= African News Agency =

News agency based in South Africa

The African News Agency (ANA) is a news and content syndication service, focusing on news about Africa written by Africans for an African and international audience.

ANA was launched in Cape Town in February 2015 by Sekunjalo Investments and Independent Media chairman, Iqbal Survé, and the chairman of the Pan African Business Forum, Ladislas Agbesi, following the liquidation of the South African Press Association (SAPA), previously a major supplier of foreign and domestic news in South Africa.

Since inception, ANA has been embroiled in various scandals together with its parent company Sekunjalo and controversial founder Iqbal Survé.

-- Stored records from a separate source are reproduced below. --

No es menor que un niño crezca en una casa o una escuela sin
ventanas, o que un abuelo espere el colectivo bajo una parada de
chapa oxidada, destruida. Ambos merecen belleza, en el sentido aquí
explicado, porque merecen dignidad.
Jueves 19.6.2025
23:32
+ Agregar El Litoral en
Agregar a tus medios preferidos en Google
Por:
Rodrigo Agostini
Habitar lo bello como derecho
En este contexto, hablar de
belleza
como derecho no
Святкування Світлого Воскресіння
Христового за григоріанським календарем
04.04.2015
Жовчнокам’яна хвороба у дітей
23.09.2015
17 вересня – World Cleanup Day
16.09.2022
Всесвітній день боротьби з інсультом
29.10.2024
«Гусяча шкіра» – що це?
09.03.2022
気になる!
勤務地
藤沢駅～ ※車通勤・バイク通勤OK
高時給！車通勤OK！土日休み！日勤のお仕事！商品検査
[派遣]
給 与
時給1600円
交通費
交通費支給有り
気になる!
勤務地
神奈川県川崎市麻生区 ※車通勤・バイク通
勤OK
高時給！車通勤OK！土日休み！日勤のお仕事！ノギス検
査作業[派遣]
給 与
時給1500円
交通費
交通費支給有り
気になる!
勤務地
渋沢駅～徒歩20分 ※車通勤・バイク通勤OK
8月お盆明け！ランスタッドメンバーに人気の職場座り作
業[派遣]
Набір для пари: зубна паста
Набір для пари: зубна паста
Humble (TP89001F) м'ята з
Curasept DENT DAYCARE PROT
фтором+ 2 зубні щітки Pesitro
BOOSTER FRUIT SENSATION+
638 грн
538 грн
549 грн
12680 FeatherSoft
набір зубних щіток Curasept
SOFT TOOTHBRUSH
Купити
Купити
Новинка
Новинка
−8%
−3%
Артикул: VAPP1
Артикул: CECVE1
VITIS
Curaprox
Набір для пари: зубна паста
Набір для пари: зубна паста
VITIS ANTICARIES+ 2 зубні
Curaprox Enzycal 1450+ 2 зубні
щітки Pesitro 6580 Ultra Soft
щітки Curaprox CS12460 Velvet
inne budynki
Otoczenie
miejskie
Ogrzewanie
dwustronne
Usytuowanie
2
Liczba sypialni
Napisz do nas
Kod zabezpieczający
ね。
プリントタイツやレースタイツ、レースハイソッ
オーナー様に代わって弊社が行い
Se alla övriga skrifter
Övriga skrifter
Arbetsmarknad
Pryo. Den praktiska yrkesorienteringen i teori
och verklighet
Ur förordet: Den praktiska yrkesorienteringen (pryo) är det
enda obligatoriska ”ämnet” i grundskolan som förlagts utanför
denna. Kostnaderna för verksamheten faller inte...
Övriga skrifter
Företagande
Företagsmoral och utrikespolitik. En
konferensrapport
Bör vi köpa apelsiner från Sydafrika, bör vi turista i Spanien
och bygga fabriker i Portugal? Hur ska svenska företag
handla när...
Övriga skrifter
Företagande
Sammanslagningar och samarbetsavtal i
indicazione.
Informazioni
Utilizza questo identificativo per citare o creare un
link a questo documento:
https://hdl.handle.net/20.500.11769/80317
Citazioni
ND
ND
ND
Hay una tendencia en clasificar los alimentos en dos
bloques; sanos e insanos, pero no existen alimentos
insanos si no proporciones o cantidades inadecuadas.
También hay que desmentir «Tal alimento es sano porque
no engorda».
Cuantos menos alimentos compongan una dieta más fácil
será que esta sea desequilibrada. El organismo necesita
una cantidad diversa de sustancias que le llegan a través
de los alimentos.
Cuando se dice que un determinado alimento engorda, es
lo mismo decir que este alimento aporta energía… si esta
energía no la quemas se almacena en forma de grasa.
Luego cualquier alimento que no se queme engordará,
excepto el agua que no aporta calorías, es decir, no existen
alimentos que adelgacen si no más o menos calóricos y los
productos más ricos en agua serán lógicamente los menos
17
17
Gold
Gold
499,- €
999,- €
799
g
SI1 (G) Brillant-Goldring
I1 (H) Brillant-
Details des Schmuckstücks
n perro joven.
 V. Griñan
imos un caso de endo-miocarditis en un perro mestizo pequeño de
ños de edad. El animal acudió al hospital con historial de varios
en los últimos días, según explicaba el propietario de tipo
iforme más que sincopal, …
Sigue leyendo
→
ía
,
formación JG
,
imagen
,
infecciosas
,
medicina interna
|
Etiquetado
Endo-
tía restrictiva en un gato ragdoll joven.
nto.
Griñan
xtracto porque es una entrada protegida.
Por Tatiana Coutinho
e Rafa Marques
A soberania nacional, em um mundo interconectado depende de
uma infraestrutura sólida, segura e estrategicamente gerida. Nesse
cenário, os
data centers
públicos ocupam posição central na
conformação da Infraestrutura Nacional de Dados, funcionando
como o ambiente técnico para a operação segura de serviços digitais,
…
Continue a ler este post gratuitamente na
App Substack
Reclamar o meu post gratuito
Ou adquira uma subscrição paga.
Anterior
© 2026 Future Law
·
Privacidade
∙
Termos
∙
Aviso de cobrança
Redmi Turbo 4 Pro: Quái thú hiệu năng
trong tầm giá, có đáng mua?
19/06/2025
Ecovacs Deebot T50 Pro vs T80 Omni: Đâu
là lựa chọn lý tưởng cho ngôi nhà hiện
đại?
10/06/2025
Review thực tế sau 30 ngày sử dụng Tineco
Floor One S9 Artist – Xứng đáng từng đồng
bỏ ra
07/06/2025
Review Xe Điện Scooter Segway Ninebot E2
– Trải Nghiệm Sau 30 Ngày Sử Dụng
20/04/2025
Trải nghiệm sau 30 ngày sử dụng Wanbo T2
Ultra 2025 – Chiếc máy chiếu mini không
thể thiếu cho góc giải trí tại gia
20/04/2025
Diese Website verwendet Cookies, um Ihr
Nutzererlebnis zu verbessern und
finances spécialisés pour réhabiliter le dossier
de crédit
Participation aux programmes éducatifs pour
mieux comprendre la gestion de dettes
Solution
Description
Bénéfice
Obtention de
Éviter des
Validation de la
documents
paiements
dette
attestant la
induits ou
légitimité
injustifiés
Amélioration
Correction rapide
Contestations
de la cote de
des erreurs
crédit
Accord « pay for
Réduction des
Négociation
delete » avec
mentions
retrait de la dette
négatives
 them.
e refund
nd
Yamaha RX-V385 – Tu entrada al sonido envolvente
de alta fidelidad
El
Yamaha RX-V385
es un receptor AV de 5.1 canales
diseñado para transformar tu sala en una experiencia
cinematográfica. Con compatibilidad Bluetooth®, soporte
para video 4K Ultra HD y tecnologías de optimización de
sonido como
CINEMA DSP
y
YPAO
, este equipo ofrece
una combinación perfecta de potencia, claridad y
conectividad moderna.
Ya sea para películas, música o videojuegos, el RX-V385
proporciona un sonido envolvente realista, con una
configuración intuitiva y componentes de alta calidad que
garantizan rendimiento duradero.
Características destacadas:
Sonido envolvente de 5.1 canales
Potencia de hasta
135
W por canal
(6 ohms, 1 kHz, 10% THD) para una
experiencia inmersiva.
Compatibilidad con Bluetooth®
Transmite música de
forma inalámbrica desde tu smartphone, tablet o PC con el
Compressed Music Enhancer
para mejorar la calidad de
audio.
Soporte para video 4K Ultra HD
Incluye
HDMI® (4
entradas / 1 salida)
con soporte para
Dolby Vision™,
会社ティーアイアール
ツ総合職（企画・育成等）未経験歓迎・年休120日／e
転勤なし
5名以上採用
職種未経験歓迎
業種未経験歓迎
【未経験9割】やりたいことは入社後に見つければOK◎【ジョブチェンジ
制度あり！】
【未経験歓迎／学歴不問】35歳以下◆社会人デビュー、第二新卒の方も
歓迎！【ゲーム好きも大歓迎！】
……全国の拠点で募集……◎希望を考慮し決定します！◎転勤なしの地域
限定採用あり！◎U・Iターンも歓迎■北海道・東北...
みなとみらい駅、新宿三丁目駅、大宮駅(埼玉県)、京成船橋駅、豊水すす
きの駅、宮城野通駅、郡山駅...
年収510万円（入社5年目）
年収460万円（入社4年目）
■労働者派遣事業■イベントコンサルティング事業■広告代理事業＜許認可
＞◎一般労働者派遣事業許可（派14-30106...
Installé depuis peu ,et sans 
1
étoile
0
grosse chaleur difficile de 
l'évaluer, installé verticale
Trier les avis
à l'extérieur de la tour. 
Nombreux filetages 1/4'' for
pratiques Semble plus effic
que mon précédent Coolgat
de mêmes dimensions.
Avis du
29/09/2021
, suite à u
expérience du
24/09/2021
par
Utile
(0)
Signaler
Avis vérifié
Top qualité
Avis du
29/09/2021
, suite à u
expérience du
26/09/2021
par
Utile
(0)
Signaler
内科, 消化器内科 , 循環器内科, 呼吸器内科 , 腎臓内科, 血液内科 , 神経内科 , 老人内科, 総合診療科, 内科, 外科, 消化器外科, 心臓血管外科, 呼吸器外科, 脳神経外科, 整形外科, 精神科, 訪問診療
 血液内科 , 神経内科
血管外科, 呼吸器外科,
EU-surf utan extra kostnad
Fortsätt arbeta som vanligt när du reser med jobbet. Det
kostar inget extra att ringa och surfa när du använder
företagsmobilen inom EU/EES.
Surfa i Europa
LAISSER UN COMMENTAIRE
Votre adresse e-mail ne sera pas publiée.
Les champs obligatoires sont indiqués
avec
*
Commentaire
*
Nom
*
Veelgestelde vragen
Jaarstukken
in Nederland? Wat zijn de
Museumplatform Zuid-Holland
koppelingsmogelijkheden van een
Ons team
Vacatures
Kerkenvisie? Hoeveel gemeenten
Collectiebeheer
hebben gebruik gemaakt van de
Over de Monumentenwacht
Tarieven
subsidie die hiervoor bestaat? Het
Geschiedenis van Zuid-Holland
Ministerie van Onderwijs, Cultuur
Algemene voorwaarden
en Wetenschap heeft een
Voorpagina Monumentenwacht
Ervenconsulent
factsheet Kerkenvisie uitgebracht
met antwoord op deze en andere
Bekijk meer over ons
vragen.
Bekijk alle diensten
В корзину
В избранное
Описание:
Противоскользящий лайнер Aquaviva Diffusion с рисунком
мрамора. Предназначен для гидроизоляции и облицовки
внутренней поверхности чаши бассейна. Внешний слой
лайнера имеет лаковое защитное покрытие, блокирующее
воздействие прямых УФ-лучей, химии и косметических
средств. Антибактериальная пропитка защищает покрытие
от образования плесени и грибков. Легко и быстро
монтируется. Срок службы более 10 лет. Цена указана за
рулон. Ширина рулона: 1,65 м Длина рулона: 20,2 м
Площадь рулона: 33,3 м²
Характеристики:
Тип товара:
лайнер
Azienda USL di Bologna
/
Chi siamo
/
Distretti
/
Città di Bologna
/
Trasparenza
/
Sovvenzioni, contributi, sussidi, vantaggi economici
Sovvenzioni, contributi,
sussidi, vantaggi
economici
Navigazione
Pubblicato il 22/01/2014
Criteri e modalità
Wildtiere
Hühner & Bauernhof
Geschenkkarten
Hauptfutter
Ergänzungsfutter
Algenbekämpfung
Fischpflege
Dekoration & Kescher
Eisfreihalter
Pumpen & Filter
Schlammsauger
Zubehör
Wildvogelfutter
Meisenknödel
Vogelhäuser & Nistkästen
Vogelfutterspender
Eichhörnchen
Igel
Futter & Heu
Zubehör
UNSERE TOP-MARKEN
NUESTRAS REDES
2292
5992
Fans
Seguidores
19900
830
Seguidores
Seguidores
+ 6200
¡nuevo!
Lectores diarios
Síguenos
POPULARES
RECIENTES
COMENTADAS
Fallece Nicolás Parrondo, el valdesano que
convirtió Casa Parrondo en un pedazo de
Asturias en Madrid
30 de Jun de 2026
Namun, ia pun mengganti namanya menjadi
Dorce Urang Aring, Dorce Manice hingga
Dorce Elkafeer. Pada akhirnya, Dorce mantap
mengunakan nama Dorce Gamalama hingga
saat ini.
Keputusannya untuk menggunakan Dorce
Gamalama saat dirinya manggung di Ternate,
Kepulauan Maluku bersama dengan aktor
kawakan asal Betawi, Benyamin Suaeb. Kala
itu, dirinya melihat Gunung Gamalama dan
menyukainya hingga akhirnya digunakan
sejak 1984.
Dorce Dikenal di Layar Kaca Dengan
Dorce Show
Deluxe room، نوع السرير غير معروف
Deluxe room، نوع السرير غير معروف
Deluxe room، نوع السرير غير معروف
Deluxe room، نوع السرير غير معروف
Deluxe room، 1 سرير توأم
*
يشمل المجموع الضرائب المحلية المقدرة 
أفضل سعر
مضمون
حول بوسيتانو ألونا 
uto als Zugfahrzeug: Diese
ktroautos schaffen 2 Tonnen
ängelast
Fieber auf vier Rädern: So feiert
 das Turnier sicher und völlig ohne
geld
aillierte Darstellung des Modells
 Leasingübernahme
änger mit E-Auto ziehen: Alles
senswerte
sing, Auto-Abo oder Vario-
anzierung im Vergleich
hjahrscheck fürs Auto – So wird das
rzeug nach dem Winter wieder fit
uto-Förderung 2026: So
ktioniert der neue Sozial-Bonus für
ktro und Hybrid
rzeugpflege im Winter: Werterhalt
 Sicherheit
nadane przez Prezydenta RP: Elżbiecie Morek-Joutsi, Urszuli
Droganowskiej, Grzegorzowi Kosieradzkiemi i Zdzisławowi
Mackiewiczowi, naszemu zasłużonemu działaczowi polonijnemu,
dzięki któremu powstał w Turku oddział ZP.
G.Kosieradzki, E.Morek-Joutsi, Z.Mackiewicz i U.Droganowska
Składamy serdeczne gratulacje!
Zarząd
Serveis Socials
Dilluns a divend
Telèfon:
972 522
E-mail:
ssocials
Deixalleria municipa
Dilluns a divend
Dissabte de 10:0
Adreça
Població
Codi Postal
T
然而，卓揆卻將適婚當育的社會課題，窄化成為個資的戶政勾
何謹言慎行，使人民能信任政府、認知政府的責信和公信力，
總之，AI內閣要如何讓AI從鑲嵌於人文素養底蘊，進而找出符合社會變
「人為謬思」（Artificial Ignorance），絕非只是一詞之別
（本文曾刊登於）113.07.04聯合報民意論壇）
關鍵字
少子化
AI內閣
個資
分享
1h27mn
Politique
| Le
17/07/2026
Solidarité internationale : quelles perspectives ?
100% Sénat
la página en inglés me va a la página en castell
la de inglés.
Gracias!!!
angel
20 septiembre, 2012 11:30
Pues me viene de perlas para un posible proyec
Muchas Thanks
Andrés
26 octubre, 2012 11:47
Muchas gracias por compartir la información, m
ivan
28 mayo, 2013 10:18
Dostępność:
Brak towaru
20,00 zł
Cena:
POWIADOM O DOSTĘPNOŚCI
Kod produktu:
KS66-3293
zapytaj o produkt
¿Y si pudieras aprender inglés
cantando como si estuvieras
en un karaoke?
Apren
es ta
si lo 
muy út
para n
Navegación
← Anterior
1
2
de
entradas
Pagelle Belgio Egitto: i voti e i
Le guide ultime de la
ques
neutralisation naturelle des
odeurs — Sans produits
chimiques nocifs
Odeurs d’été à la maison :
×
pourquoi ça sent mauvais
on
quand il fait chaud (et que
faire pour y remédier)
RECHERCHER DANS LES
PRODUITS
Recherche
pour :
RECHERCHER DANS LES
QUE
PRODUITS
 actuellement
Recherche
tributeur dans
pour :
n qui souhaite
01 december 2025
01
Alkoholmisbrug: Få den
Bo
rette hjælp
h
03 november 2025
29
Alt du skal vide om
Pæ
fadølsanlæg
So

ANA's impartiality was questioned following the confirmation of R 20 million paid to the company by South Africa's intelligence agency to publish articles that favourably portrayed then-President Jacob Zuma.

==Controversies==

===Failure to launch===
ANA raised US$165 million within two years of inception, which valued the company at US$1.1 billion in 2017. The company was headquartered in Cape Town with ownership structures in tax havens Switzerland and Mauritius. The company stated its intention to open bureaus in New York, London, Dubai and Shanghai, however, this did not occur, and the company remained operational only in South Africa with 26 staff.

By 2019, ANA issued retrenchment notices to its remaining 24 employees, 14 of whom would be let go. Despite its low operational costs, large cash reserves and billion-dollar valuation, ANA was unable to cover staff salaries, and instead claimed to be in the process of opening bureaus in Kenya, Nigeria and Egypt. To date, ANA remains operational in South Africa only.

===Executive departures===
In September 2019, ANA's chief financial officer Lisa de Villiers resigned, shortly before staff were issued with retrenchment notices. Grant Fredericks, ANA's CEO, also suddenly resigned a few days later early in October 2019.

Valentine Dzvova was named acting CEO of ANA. Dzvova was previously a financial manager at sister company and Sekunjalo subsidiary Independent Media.

Lindiz van Zilla, editor-in-chief, exited the company at the end of November 2019, along with most other employees who took severance packages.

===Divorce settlement===
Court documents indicate that in August 2016, ANA made a payment of ZAR 25 million to Iqbal Survé's personal bank account. Nedbank queried the payment and Survé's sister, Aziza Amod, who serves as a Sekunjalo executive and sits on various boards of Sekunjalo subsidiaries, referred to the payment as "Dr MI Survé: spouse settlement" to which the bank inquired as to why a divorce payment was covered by ANA. Survé in turn responded that his sister did not mention a divorce settlement and that ANA did not cover the costs for "any divorce settlement". According to Survé the funds made up an inter-company loan, however, the bank was not satisfied with this explanation as the amount of ZAR 25 million was paid to Survé's personal bank account.

===State capture===
In February 2021 during testimony at The Judicial Commission of Inquiry into Allegations of State Capture, Sydney Mufamadi testified that the State Security Agency (South Africa) had paid R20 million to ANA to publish articles that positively portray then-President Jacob Zuma. The payments were confirmed by current ANA CEO Vasantha Angamuthu, however, she denied any wrongdoing on ANA's part. Angamuthu emphasised that ANA was neither aware of any sinister motive by the SSA nor did they participate in any business outside of the company's key focus, i.e. driving growth and development on the African continent using media. The final Zondo report was released on 22 June 2022 and made no adverse findings against ANA.